▶ [Input material]

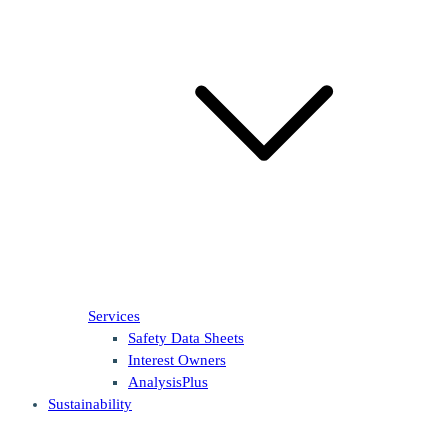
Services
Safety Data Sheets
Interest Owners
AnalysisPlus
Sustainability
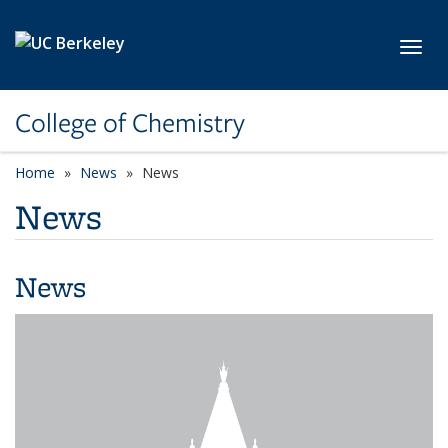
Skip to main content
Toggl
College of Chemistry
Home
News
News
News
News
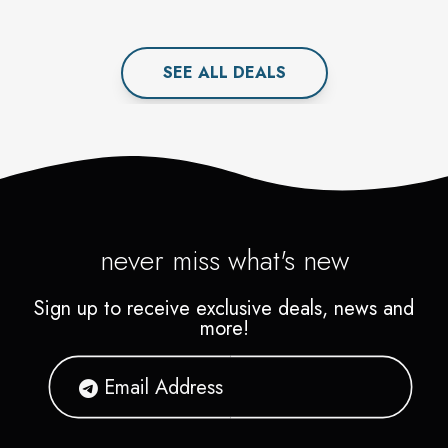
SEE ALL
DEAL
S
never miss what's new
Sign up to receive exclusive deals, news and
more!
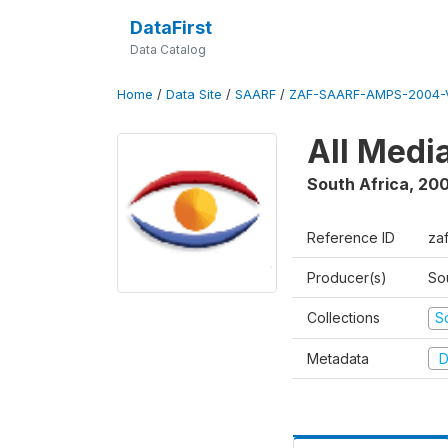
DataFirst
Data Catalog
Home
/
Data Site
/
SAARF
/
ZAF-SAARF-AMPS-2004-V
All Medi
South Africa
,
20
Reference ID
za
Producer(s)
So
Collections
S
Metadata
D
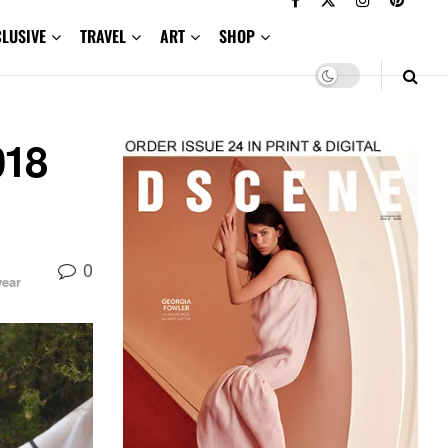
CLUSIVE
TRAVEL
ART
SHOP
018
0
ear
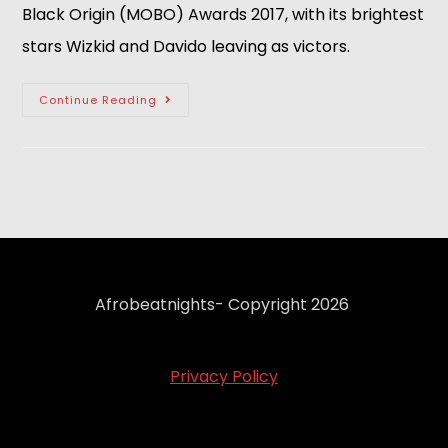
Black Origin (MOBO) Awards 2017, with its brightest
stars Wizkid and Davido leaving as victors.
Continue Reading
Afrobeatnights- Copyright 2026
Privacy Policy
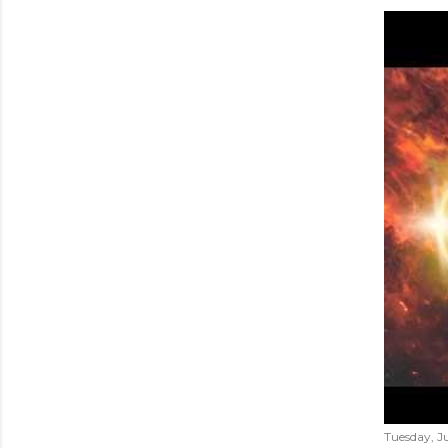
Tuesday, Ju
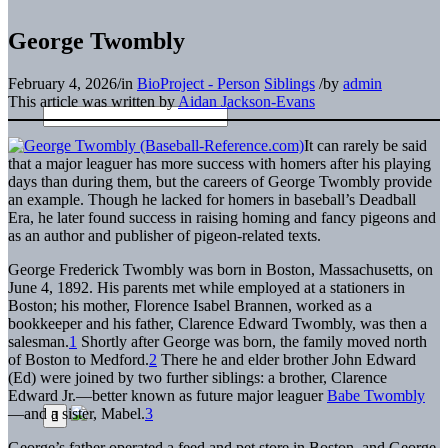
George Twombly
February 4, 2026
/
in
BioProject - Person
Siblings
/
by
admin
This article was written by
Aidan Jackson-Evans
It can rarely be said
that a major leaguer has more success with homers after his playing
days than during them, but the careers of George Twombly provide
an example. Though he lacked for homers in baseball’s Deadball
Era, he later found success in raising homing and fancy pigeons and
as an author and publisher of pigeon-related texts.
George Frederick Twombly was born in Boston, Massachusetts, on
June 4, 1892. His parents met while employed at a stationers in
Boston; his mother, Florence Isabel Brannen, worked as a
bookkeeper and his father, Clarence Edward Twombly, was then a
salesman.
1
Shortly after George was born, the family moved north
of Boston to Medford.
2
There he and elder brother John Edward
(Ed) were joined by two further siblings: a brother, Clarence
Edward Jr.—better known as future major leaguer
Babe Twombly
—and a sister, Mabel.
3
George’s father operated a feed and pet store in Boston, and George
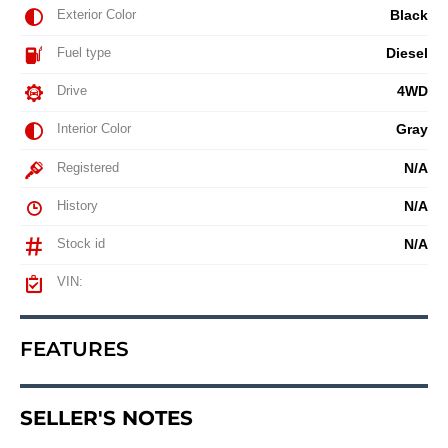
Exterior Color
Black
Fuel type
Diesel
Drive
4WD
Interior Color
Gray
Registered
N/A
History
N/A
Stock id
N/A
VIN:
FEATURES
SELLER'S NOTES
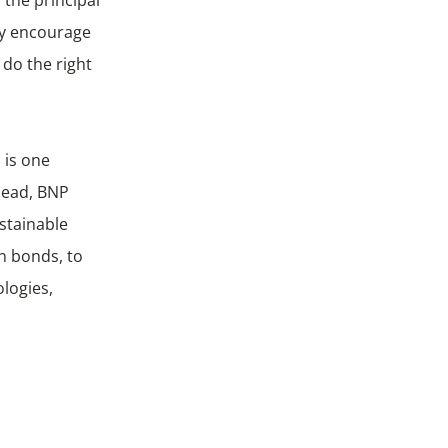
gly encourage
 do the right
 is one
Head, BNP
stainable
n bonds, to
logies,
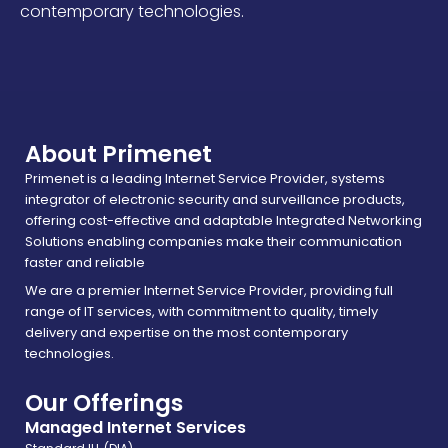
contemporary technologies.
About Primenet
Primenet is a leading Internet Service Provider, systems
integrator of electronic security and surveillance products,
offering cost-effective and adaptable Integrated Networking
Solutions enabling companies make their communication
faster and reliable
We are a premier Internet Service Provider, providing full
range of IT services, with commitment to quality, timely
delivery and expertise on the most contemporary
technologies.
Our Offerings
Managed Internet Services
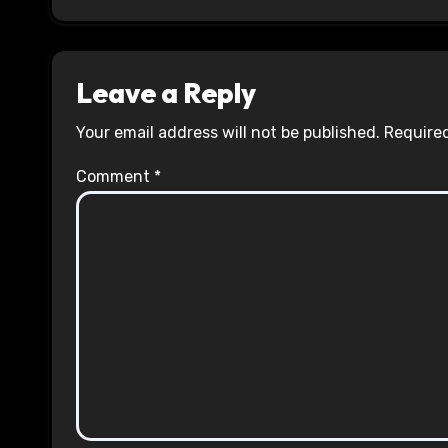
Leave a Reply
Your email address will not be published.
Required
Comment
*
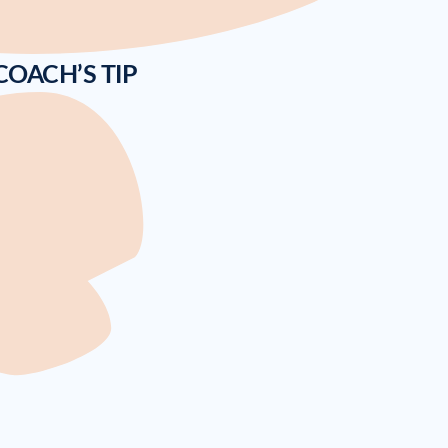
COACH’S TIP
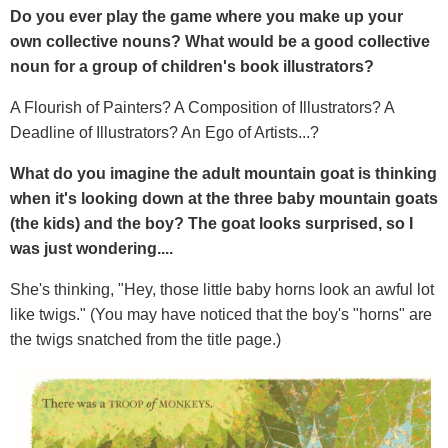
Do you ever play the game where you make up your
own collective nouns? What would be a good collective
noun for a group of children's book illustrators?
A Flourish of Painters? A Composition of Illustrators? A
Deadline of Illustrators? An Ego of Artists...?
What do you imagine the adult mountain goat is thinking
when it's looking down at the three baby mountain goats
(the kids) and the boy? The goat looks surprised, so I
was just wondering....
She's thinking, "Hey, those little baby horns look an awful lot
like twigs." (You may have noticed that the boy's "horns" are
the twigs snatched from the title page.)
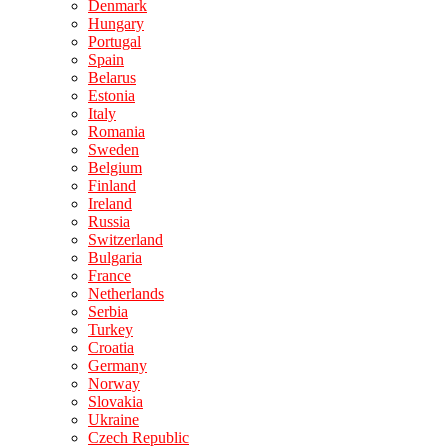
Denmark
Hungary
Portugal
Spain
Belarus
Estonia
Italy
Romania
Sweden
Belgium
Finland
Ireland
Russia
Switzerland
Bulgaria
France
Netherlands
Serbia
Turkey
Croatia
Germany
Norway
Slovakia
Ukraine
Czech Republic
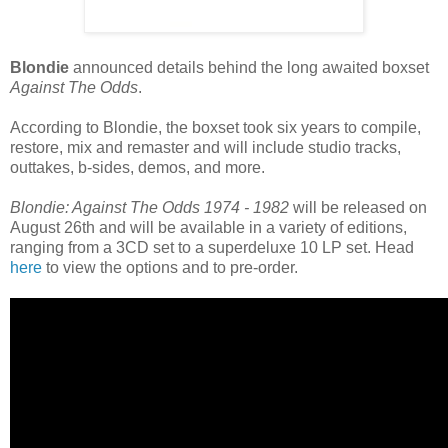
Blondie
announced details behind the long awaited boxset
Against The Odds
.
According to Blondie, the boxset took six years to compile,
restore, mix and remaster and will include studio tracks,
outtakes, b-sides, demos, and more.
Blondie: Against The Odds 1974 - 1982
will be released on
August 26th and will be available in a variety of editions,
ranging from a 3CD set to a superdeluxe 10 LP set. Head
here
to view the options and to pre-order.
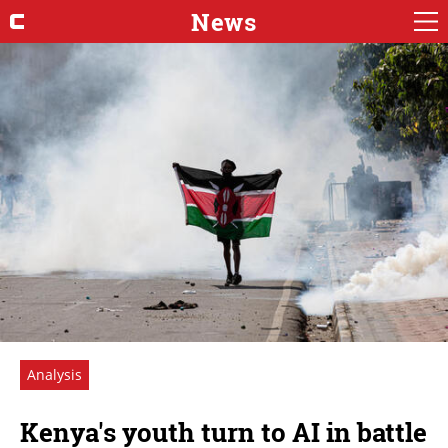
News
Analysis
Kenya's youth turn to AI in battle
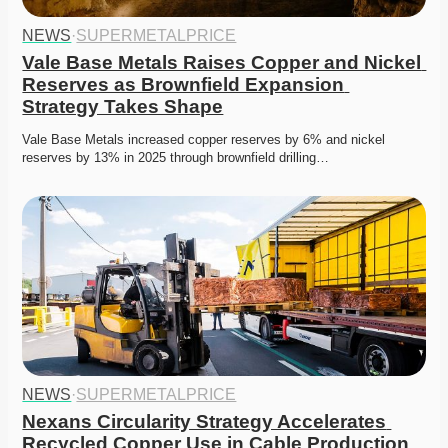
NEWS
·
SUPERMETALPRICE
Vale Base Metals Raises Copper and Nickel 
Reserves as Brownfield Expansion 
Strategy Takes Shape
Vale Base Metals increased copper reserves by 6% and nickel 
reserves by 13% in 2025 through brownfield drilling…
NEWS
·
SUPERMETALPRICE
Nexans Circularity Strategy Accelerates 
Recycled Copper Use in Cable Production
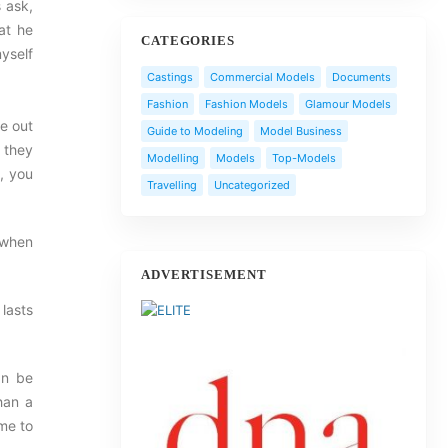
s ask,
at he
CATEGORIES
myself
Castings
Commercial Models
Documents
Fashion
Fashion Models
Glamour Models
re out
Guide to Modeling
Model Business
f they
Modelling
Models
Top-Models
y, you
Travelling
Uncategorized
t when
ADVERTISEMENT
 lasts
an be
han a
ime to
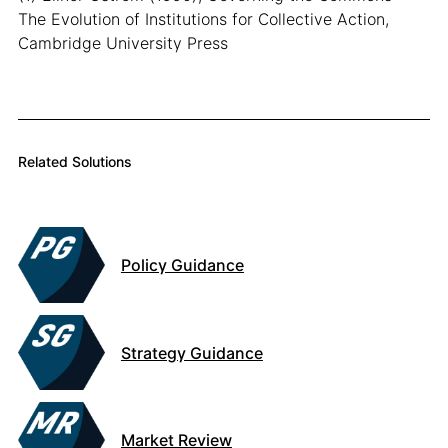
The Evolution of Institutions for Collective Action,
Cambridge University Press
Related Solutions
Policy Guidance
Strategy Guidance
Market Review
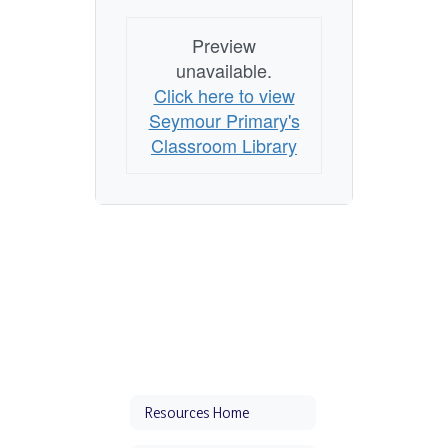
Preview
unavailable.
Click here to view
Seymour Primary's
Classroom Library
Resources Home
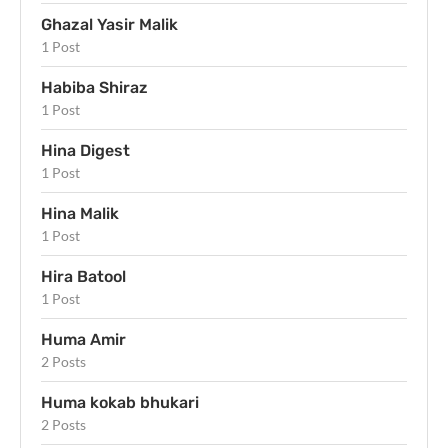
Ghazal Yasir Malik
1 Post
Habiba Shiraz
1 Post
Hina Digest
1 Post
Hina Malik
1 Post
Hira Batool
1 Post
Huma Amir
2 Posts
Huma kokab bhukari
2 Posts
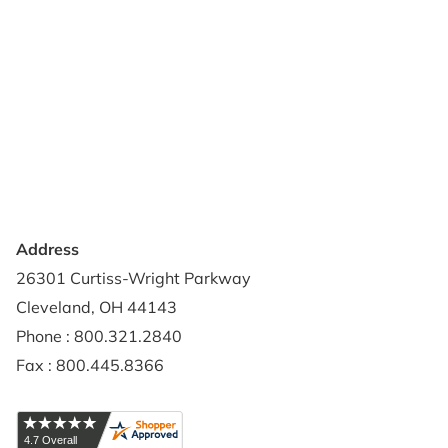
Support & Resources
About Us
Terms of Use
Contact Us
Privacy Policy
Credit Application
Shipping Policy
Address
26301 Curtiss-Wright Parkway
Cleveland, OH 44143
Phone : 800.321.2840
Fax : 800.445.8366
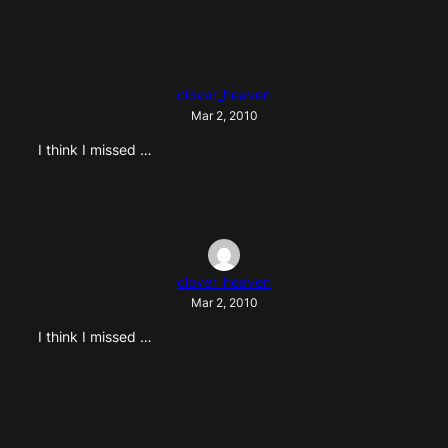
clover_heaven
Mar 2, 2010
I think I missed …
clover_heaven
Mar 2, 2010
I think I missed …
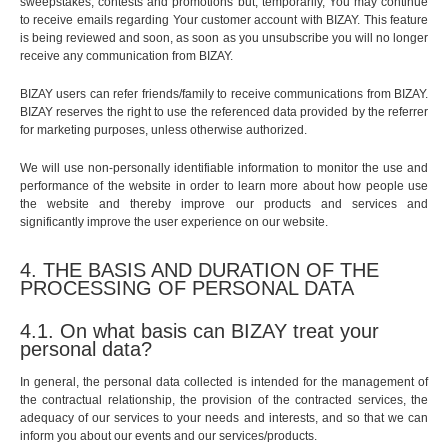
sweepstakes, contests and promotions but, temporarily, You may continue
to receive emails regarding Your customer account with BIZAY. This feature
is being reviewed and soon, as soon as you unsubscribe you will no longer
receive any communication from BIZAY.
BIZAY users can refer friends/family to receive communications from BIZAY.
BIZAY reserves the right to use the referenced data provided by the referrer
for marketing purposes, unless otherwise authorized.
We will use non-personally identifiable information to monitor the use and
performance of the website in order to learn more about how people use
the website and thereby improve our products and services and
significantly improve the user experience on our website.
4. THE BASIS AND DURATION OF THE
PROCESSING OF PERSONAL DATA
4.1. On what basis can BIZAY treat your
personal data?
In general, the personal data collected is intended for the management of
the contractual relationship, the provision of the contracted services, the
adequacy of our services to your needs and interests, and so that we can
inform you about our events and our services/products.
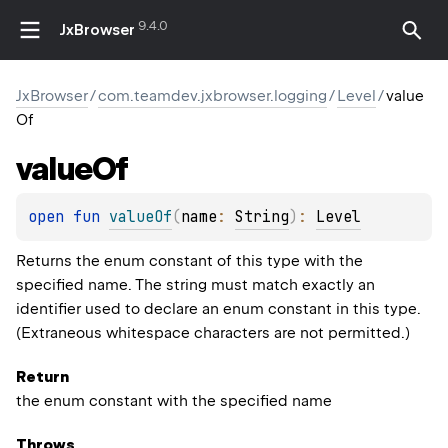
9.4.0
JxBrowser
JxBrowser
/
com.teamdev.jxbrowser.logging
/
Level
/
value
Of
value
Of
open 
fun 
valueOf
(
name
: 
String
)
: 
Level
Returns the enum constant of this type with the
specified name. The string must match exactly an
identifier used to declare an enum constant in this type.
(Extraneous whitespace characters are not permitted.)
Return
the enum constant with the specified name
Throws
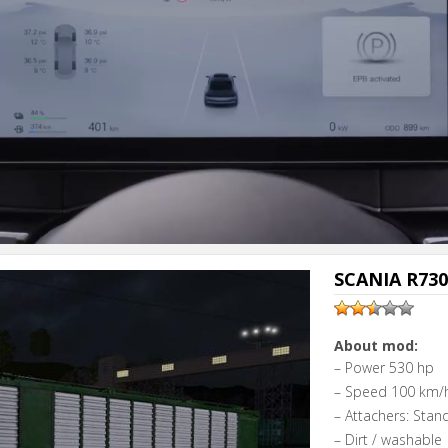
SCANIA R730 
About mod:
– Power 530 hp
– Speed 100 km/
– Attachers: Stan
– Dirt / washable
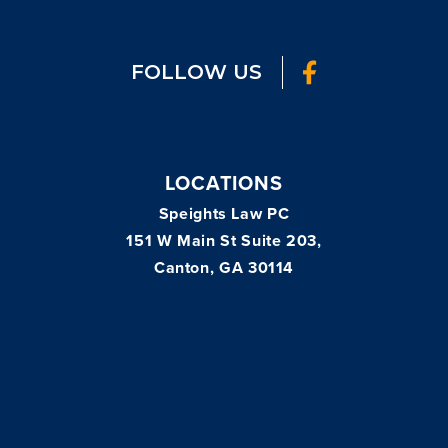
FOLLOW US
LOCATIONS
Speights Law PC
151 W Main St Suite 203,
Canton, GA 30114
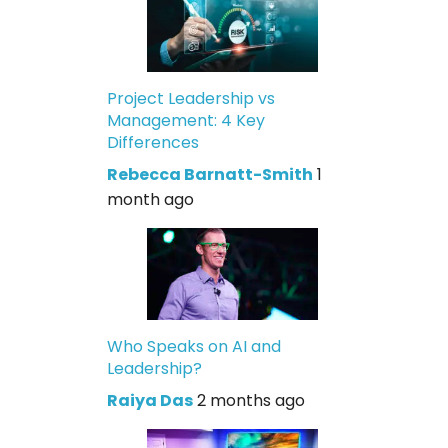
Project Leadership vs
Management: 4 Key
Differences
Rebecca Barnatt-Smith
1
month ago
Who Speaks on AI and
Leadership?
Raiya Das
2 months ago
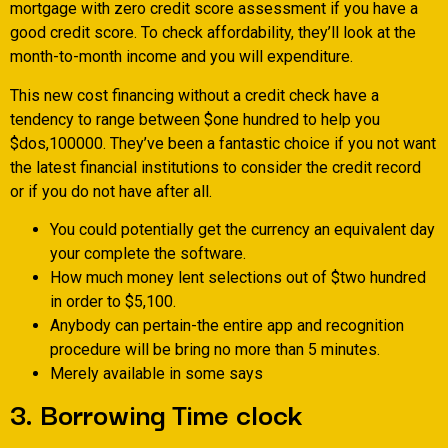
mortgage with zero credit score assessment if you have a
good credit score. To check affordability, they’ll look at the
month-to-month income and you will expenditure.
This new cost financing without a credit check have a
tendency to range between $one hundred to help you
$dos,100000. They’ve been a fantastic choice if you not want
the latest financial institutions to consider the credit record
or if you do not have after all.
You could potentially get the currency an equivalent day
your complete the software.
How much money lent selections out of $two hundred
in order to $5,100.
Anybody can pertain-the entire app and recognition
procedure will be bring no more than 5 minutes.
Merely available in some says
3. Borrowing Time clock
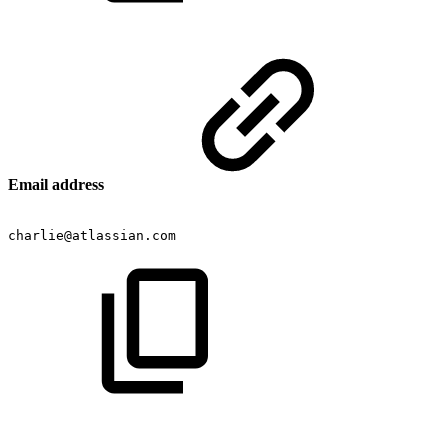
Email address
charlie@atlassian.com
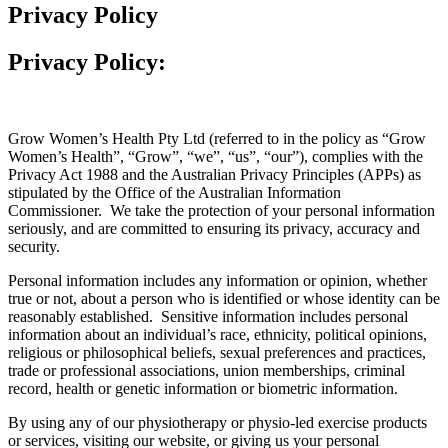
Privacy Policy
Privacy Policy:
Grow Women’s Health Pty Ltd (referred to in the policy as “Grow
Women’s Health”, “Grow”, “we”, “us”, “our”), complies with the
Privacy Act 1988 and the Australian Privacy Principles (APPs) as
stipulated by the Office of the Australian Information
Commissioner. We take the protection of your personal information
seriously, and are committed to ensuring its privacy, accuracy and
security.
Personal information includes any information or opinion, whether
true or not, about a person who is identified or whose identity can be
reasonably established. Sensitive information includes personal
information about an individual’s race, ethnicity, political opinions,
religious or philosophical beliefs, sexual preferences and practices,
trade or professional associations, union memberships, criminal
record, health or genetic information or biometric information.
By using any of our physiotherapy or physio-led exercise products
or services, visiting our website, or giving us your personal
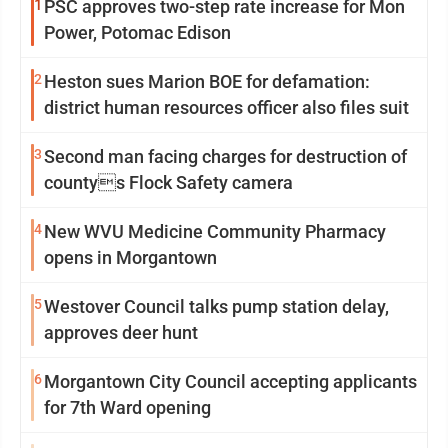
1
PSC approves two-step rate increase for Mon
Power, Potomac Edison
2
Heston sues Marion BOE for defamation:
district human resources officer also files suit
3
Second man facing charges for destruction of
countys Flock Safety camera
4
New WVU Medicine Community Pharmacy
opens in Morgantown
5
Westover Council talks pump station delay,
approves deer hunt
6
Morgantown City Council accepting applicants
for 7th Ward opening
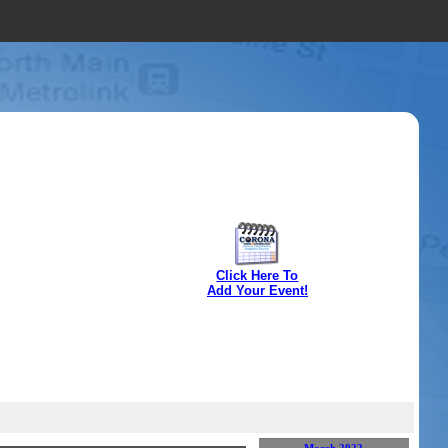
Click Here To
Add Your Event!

▶ [Aim of the task]
Output only the stretch above from the line with "(the kids) and" through the line with "Vale Base Metals Raises Copper and Nickel", reproduced exactly. Exclude pictures.

▶ [Written solution]
(the kids) and the boy? The goat looks surprised, so I
was just wondering....
She's thinking, "Hey, those little baby horns look an awful lot
like twigs." (You may have noticed that the boy's "horns" are
the twigs snatched from the title page.)
Denmark
Hungary
Portugal
Spain
Belarus
Estonia
Italy
Romania
Sweden
Belgium
Finland
Ireland
Russia
Switzerland
Bulgaria
France
Netherlands
Serbia
Turkey
Croatia
Germany
Norway
Slovakia
Ukraine
Czech Republic
Blondie
announced details behind the long awaited boxset
Against The Odds
.
According to Blondie, the boxset took six years to compile,
restore, mix and remaster and will include studio tracks,
outtakes, b-sides, demos, and more.
Blondie: Against The Odds 1974 - 1982
will be released on
August 26th and will be available in a variety of editions,
ranging from a 3CD set to a superdeluxe 10 LP set. Head
here
to view the options and to pre-order.
News
Analysis
Kenya's youth turn to AI in battle
NEWS
·
SUPERMETALPRICE
Vale Base Metals Raises Copper and Nickel 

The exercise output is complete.